:: Exercise inputs ::
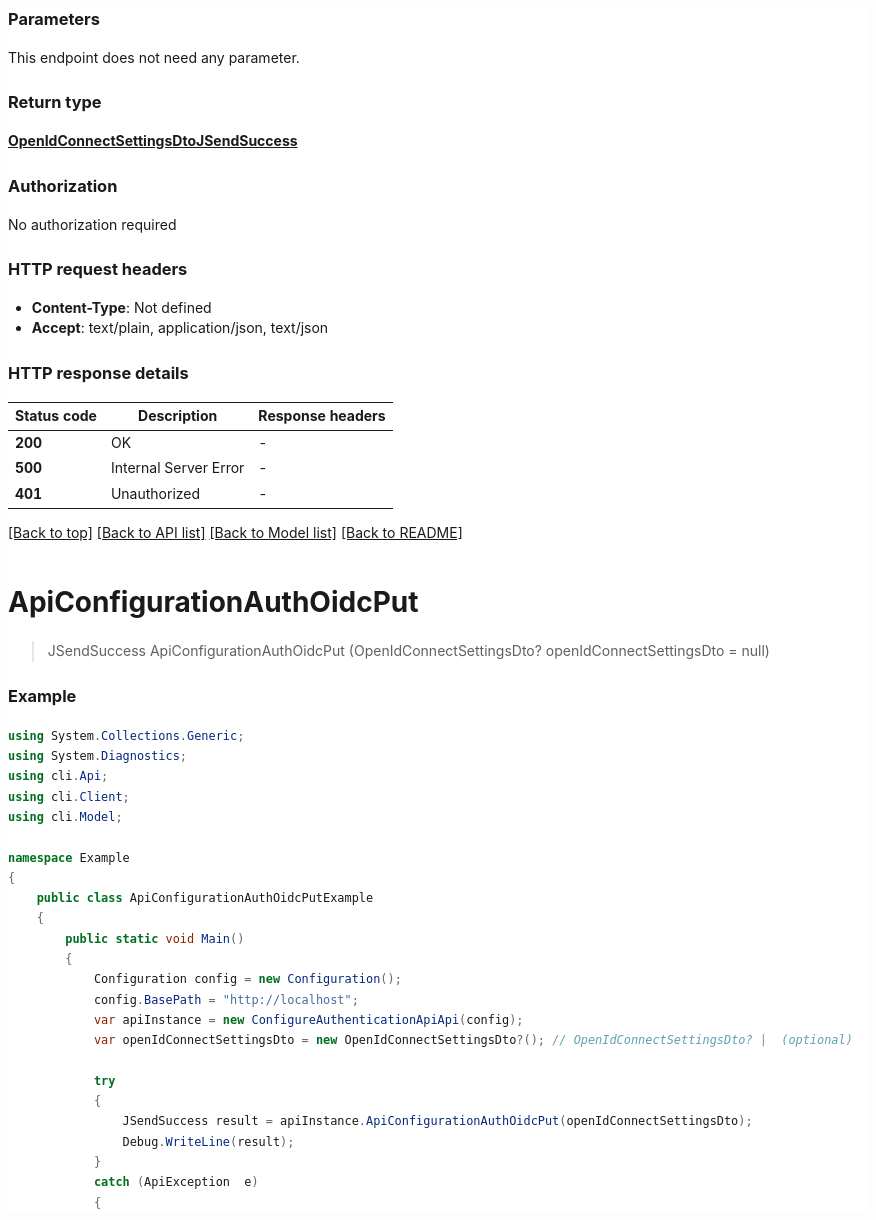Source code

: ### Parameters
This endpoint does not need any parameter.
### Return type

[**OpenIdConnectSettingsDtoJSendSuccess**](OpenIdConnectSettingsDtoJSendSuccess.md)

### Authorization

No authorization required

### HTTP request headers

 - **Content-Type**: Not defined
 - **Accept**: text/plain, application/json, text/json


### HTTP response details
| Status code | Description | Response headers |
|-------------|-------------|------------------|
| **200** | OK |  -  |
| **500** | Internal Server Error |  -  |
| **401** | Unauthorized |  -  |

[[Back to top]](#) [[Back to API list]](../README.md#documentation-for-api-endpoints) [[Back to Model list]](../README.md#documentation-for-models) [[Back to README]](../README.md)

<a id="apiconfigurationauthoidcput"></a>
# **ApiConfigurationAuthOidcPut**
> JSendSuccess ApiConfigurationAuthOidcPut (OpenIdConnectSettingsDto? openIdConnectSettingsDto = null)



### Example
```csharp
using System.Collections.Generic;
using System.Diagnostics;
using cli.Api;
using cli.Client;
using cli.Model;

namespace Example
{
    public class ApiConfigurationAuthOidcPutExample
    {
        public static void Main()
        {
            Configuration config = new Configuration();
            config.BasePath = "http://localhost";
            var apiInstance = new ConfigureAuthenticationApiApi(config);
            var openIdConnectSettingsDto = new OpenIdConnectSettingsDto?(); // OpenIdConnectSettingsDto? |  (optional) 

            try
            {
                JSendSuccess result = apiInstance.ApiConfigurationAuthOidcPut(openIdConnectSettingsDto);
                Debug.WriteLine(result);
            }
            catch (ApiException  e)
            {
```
:::
:: Exercise inputs ::
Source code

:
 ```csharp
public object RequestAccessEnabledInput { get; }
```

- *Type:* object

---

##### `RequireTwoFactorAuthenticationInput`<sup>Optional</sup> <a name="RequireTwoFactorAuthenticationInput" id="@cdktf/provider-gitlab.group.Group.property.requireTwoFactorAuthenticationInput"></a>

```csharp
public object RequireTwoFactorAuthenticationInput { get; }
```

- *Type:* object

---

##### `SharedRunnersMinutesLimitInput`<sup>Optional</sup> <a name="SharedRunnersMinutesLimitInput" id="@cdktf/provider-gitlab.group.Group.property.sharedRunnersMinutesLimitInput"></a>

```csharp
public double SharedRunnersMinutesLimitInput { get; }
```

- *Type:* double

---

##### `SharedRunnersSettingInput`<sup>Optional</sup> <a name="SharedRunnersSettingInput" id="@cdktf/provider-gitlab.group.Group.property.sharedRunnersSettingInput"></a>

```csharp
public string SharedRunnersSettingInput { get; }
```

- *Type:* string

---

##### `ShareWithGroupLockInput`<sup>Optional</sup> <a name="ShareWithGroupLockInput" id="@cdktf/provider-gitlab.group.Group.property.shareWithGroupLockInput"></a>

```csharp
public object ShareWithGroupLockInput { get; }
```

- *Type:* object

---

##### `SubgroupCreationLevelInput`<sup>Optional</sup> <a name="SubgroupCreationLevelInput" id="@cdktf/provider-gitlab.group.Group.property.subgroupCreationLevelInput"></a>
:::
Once you have found every line above holding the word "double", copy those lines.

public double SharedRunnersMinutesLimitInput { get; }
- *Type:* double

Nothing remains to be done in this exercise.